Start of Data under study
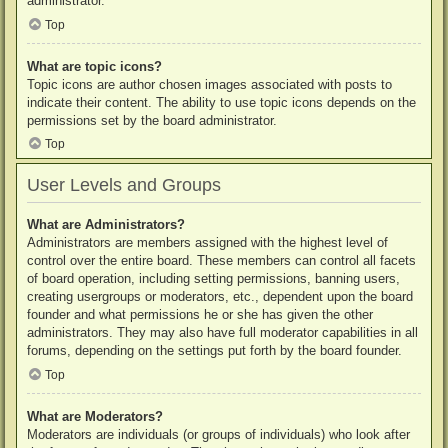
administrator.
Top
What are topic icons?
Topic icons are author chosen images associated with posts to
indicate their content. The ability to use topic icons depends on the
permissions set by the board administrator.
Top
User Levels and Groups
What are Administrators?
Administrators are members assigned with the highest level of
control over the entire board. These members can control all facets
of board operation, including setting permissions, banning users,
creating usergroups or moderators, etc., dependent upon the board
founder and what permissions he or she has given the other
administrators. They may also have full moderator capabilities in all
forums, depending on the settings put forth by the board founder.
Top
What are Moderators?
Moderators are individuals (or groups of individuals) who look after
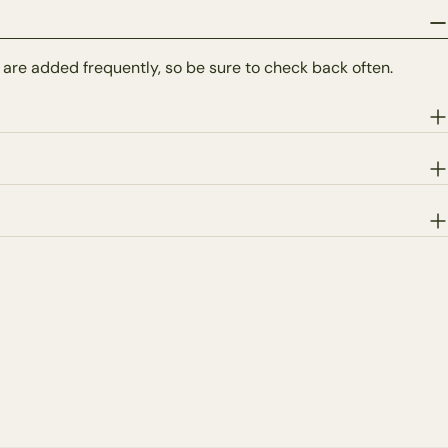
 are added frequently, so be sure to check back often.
End of Data under study
• [The task] Work out how many lines in the records above hold the string "permissions", then give only that count.

• [Problem solution] 3